TWO HAMPSHIRE MPs are through to the next round of the Tory leadership race.

Attorney General Suella Braverman, MP for Fareham since 2015, is one of six remaining candidates who will be the subject of another vote tomorrow.

Trade minister Penny Mordaunt, MP for Portsmouth North since 2010, also survived the first round of the contest.

The former chancellor, Southampton-born Rishi Sunak, topped the ballot after picking up 88 votes.

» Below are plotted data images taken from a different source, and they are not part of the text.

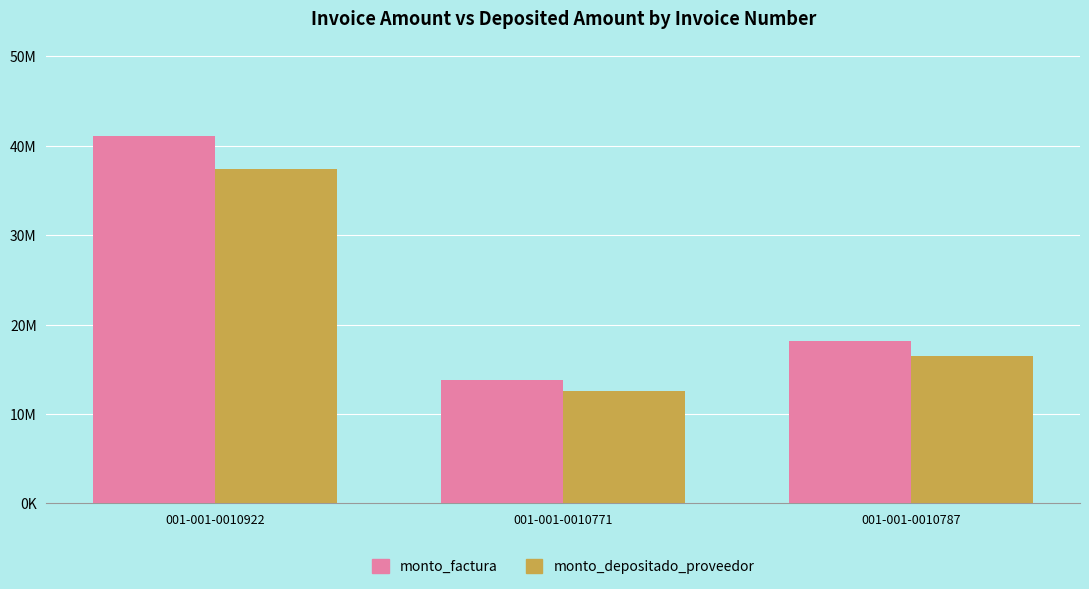

List the series in order of their peak value, highest first.

monto_factura, monto_depositado_proveedor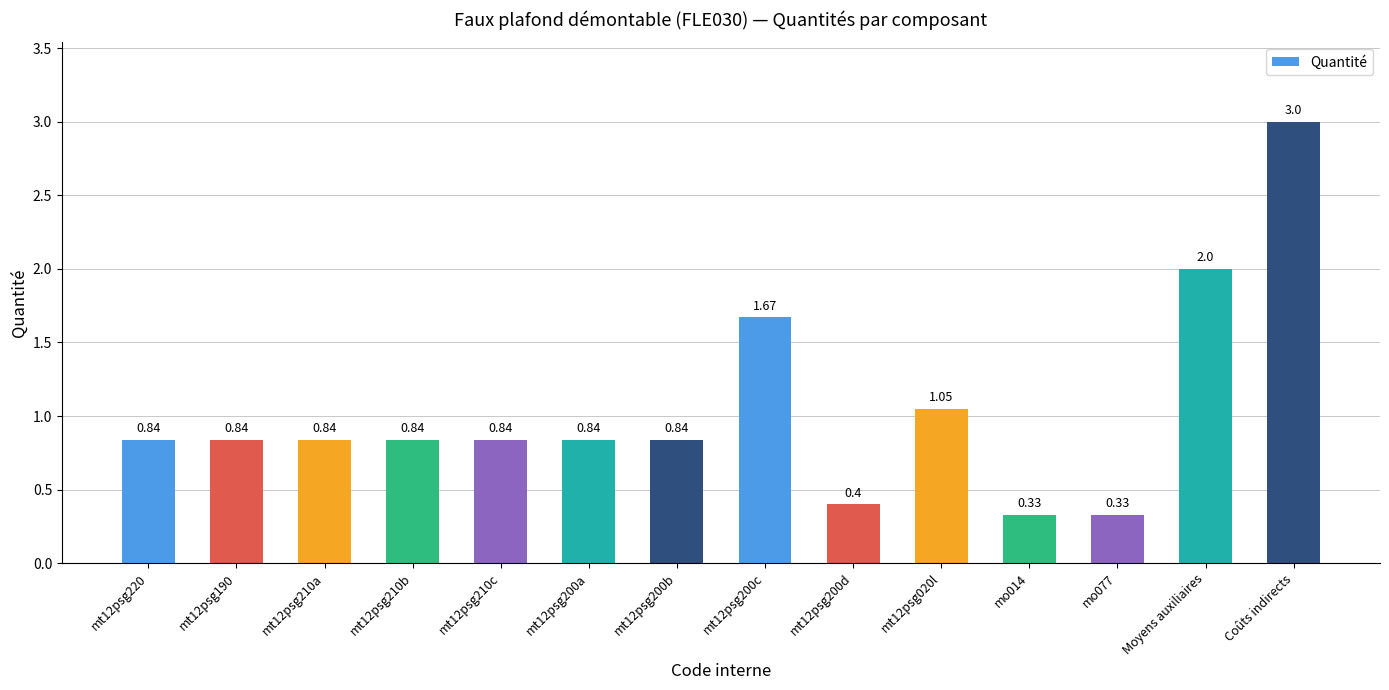

At which category does the chart reach its peak across all series?

Coûts indirects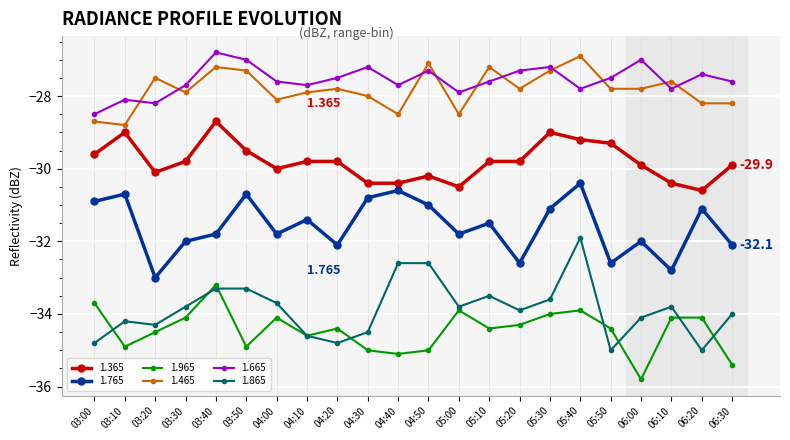

What is the lowest value of the 1.765 series?

-33.0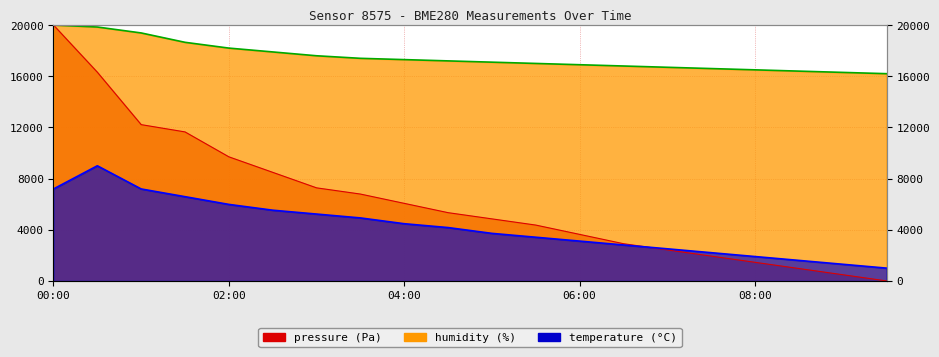

Which series has the widest spread of values?

pressure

New chancellor Nadhim Zahawi and former cabinet minister Jeremy Hunt failed to achieve the required 30 votes and have been eliminated from the race to succeed Mr Johnson.

Ms Braverman squeaked through with 32 votes - just two more than the minimum needed.

Daily Echo: Attorney General Suella Braverman, MP for Fareham since 2015.Attorney General Suella Braverman, MP for Fareham since 2015.

The first round of voting came after Downing Street was forced to deny running a "stop Sunak" smear campaign as the battle grew increasingly bitter.

The caretaker Prime Minister's press secretary insisted that Mr Johnson is "staying neutral" despite his remaining arch-loyalists throwing their support behind Liz Truss.

Two of them, Nadine Dorries and Jacob Rees-Mogg, announced their backing and stepped up their public criticism of Mr Sunak after leaving Mr Johnson's Cabinet meeting.

Ms Dorries, the Culture Secretary, accused the former chancellor's campaign of deploying "dirty tricks" to benefit his campaign and backed Ms Truss as the Brexiteers' candidate.

Brexit opportunities minister Mr Rees-Mogg accused Mr Sunak of having implemented "economically damaging" policies.

Asked if No 10 is involved in an anti-Sunak operation as the first round of voting loomed, Mr Johnson's press secretary bluntly said: "No."

She declined to say whether Downing Street remains supportive of the former chancellor, whose resignation helped end Mr Johnson's grip on No 10.

The press secretary said she did not know whether Mr Johnson discussed backing Ms Truss with his allies before they made their public declaration in Downing Street.

"He's staying neutral in this contest," the spokeswoman said.

Mr Rees-Mogg argued that the Foreign Secretary is "fiscally on the right side of the argument", unlike Mr Sunak.

Daily Echo: Southampton-born Rishi Sunak.Southampton-born Rishi Sunak.

Transport Secretary Grant Shapps, who abandoned his own leadership bid to back Mr Sunak, denied claims from Ms Dorries that the campaign has engaged in dirty tricks.

"Simply, in this case it just didn't happen," he said.

Meanwhile, Ms Mordaunt officially launched her campaign by telling colleagues she is their "best shot" at winning the next election.

"I'm the candidate that Labour fear the most - and they're right to," she told Conservatives at Westminster's Cinnamon Club.

Seen as one of the frontrunners in the race, Ms Mordaunt declined to describe Mr Johnson as a good Prime Minister, instead thanking him for delivering Brexit.

Ms Mordaunt insisted she is "very different" from Mr Johnson but indicated she would not call an early general election to win her own mandate if she entered No 10.

The naval reservist and former defence secretary pledged to return to traditional Conservative values of "low tax, small state and personal responsibility".

She said she stands by the Conservative manifesto commitment to meet the Nato target for defence spending of 2% of GDP and increase it by 0.5% above inflation every year.

She won the backing of Sir Mike Penning, who resigned as Conservative Party vice-chairman to campaign for Ms Mordaunt.

The next ballot will be held tomorrow, when the candidate who wins the fewest votes will be eliminated. The process will continue until two are left.

The final pair will spend the summer battling it out to win the support of Conservative members, with their choice of the next prime minister being unveiled on September 5.

Mr Johnson will formally tender his resignation to the Queen to make way for his successor the following day, his official spokesman confirmed.